Blood pressure guidelines address public health issues


Blood pressure guidelines address public health issues

Having a blood pressure of between 120/80 millimeters of mercury and 139/89 millimeters of mercury was categorized as prehypertension, whereby blood pressure levels are higher than normal, but are not high enough to be considered hypertensive. High blood pressure, or hypertension, is when this force becomes too high.

This is the first change in blood pressure standards since 2003.

Normal blood pressure is 120 over 80.

"Is it going to be hard to meet those blood pressure goals?" Diastolic pressure measures the blood's pressure against the artery walls when the heart rests in between heartbeats.

They say blood pressure should now be treated at 130/80 instead of 140/90.
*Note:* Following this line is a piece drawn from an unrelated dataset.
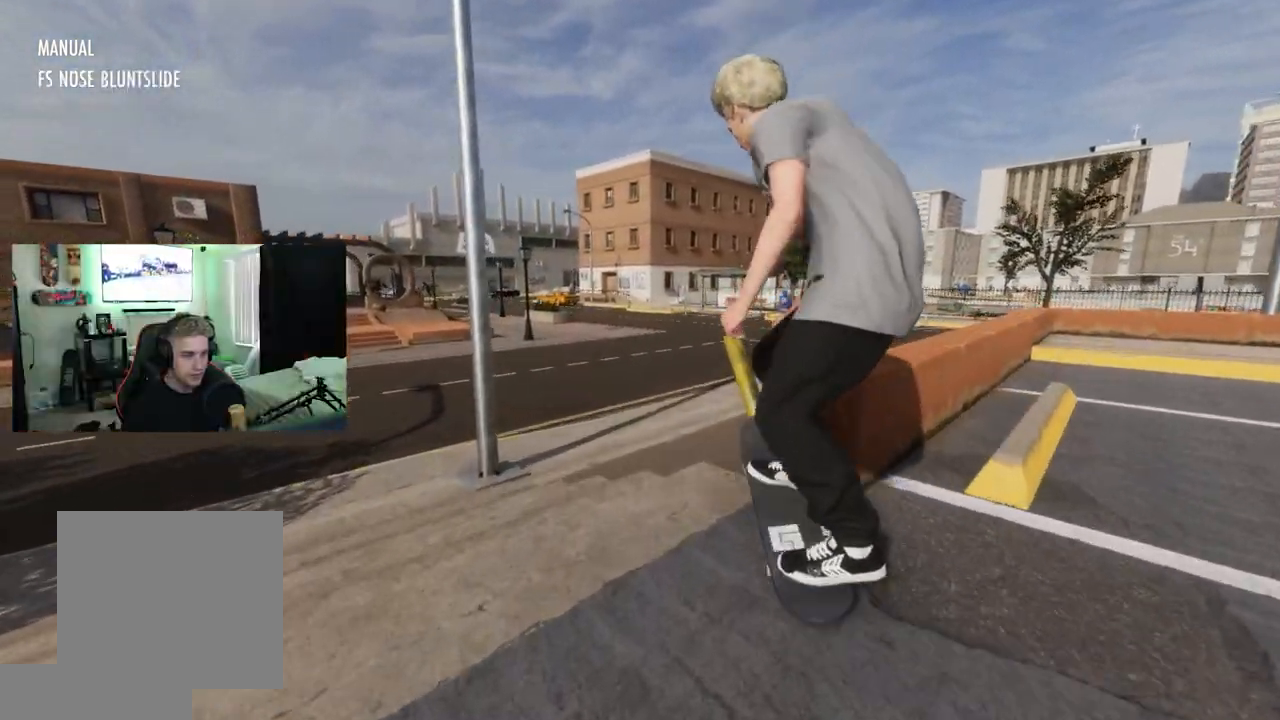
{"buttons": [], "left_stick": "center", "right_stick": "center", "events": []}
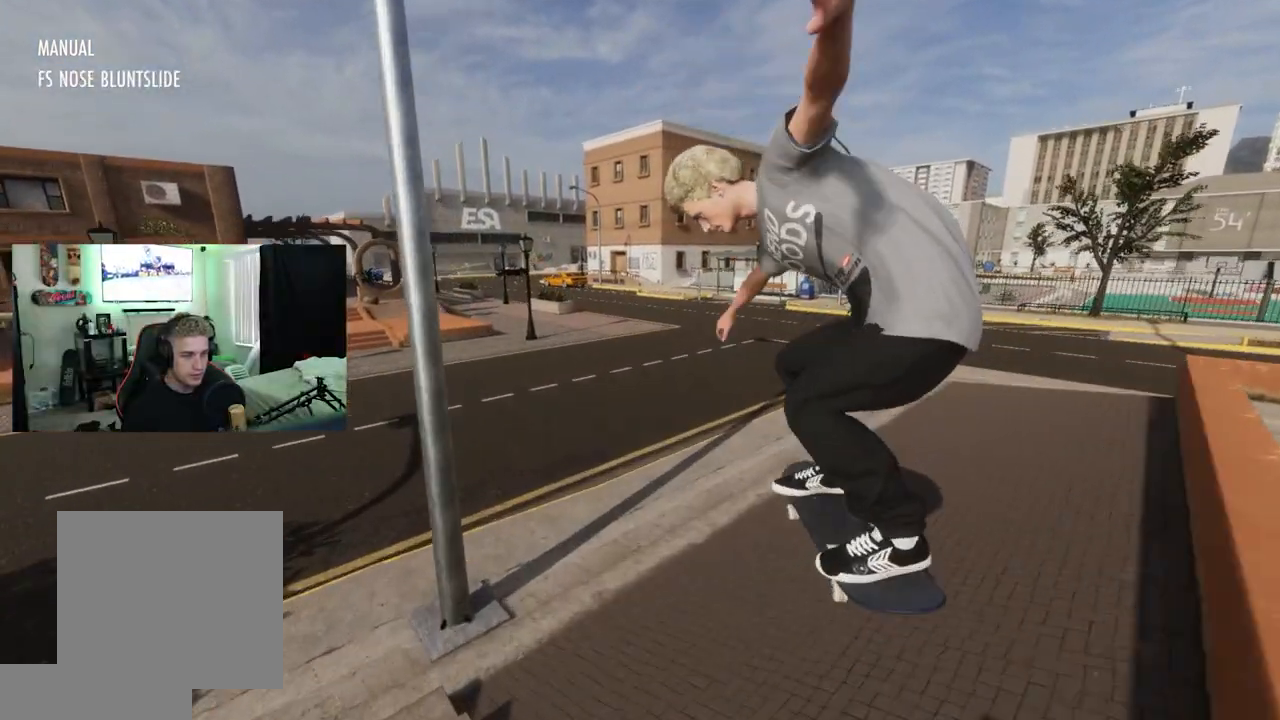
{"buttons": ["L2"], "left_stick": "center", "right_stick": "center", "events": [[350, "L2", "down"]]}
Authors of the new guidelines say this change is meant to prevent people from waiting until their blood pressure is high to begin making lifestyle changes, which could reduce their risk of heart attack.

The new guidelines emphasize making sure blood pressure readings are accurate. You're also able to buy a machine to take your blood pressure at home.

As a quick refresher: The top number ( systolic blood pressure ) indicates the amount pressure that your blood puts on your arteries every time your heart beats.

Here are a few things that can help lower your blood without taking medication, courtesy of the Mayo Clinic.

If their risk of these conditions is less than 10 percent, then they should engage in lifestyle changes and be reassessed in 3-6 months.

Previously, it was estimated that around 1 in 3 adults in the US had high blood pressure.

According to the new guidelines, a systolic blood pressure readings between 130-139 is considered stage 1 hypertension and a reading over 140 is considered stage 2 hypertension.

Because the American Heart Association lowered the numbers, almost half the USA adult population is living with hypertension and at an increased risk for heart disease and stroke. Here's what people can do to lower their risk.

According to the Centers for Disease Control and Prevention (CDC), being overweight can increase people's risk for high blood pressure. This diagnoses 103 million-about 46 percent-of American adults a diagnosis of hypertension, as opposed to 72 million Americans under the previous guidelines.

Dr. Michael Barr from UnityPoint Health Trinity says the new guidelines will help prevent heart attacks and strokes in at risk patients.